COBWEB recently attended the launch of the UK’s latest land-cover product; The 2012 UK 'Coordination of Information on the Environment' (CORINE) Land Cover map. The event focused on the findings from this new data product, and was also an opportunity for the Earth observation community to convene and discuss other development in the field.
The CORINE land cover map has been derived from satellite images from 2012, which have been classified based upon a standardised classification system of 44 land cover and land use classes that shows how much of the UK is made up of artificial surfaces, agricultural areas, forest and semi-natural areas, wetlands and water bodies. This map has then been compared with a 2006 version to identify significant changes in the environment.

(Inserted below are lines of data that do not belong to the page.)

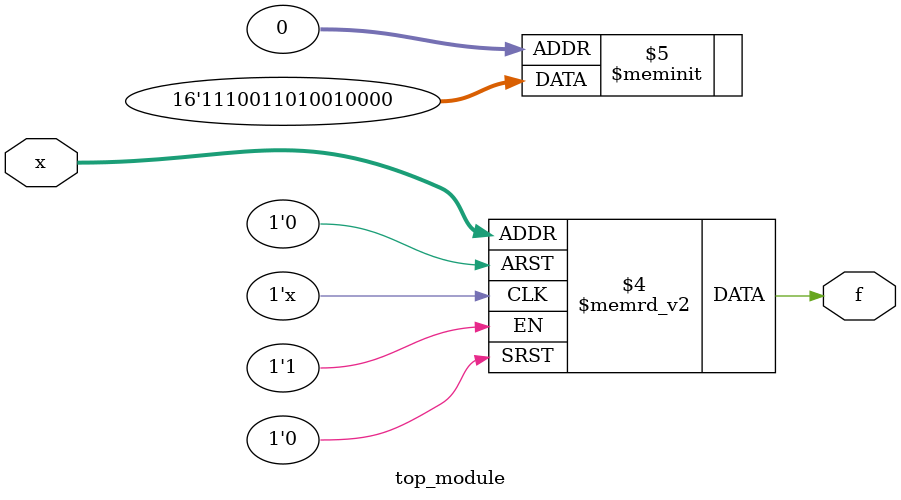
<source format=sv>
module top_module (
    input [4:1] x,
    output logic f
);

    always_comb begin
        case (x)
            4'b0001: f = 1'b0;
            4'b1000,
            4'b1011,
            4'b0010,
            4'b0101,
            4'b0110,
            4'b0011: f = 1'b0;
            4'b0111,
            4'b1110: f = 1'b1;
            4'b1110: f = 1'b1;
            4'b1111: f = 1'b1;
            4'b0100,
            4'b1010,
            4'b1101,
            4'b1001: f = 1'b1;
            default: f = 1'b0;
        endcase
    end

endmodule

</source>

Some of the key findings include:
- An area of 225,200 hectares (over 2,250 km2) of the UK showed a change in land cover / use from 2006 to 2012
- Over 100,000 hectares of coniferous forest lost to clear-cutting, represents dominant change
- Over 7,000 hectares were converted from forest to artificial surfaces, and over 14,000 hectares changed from agricultural areas to artificial surfaces
More information about the data and the results can be found here: http://www2.le.ac.uk/offices/press/press-releases/2015/june/state-of-our-countryside-land-use-map-of-the-united-kingdom-reveals-large-scale-changes-in-environment.

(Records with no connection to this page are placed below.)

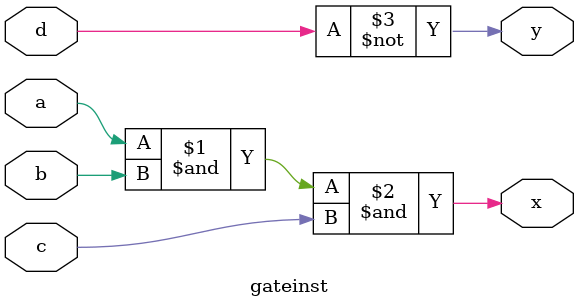
<source format=v>

module gateinst (a, b, c, d, x, y);

    input    a, b, c, d;
    output   x, y;

    and and1 (x, a, b, c);
    not not1 (y, d);

endmodule

</source>
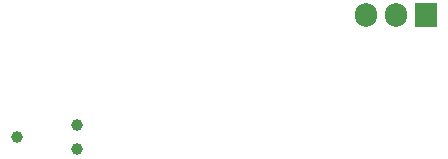
<source format=gbs>
G04 #@! TF.GenerationSoftware,KiCad,Pcbnew,(5.99.0-12439-g94954386e6)*
G04 #@! TF.CreationDate,2021-09-28T22:10:54+03:00*
G04 #@! TF.ProjectId,hellen1-wbo,68656c6c-656e-4312-9d77-626f2e6b6963,rev?*
G04 #@! TF.SameCoordinates,PX4a19ba0PY5aa5910*
G04 #@! TF.FileFunction,Soldermask,Bot*
G04 #@! TF.FilePolarity,Negative*
%FSLAX46Y46*%
G04 Gerber Fmt 4.6, Leading zero omitted, Abs format (unit mm)*
G04 Created by KiCad (PCBNEW (5.99.0-12439-g94954386e6)) date 2021-09-28 22:10:54*
%MOMM*%
%LPD*%
G01*
G04 APERTURE LIST*
%ADD10R,1.905000X2.000000*%
%ADD11O,1.905000X2.000000*%
%ADD12C,0.990600*%
G04 APERTURE END LIST*
D10*
G04 #@! TO.C,Q601*
X35740000Y13100000D03*
D11*
X33200000Y13100000D03*
X30660000Y13100000D03*
G04 #@! TD*
D12*
G04 #@! TO.C,J600*
X1060000Y2750000D03*
X6140000Y1734000D03*
X6140000Y3766000D03*
G04 #@! TD*
M02*

</source>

Other presentations on the day included an overview of Europe’s State of the Environment reporting by EEA’s Ronan Uhel which highlighted the importance of coordinated land management and an ecosystem or holistic approach to natural resource management in general. Jo Muse, a Principal Policy Officer from SEPA (Scotland Environment Protection Agency), presented Scotland's Environment Web (see: http://www.environment.scotland.gov.uk/) a gateway for environmental data in Scotland that allows users to view, interact with and download the data.
Discussions surrounding citizen science were very positive and focused on its potential and importance. From the discussion, it is evident that COBWEB is addressing the questions and concerns that surround the use of citizen science in the field of Earth observation.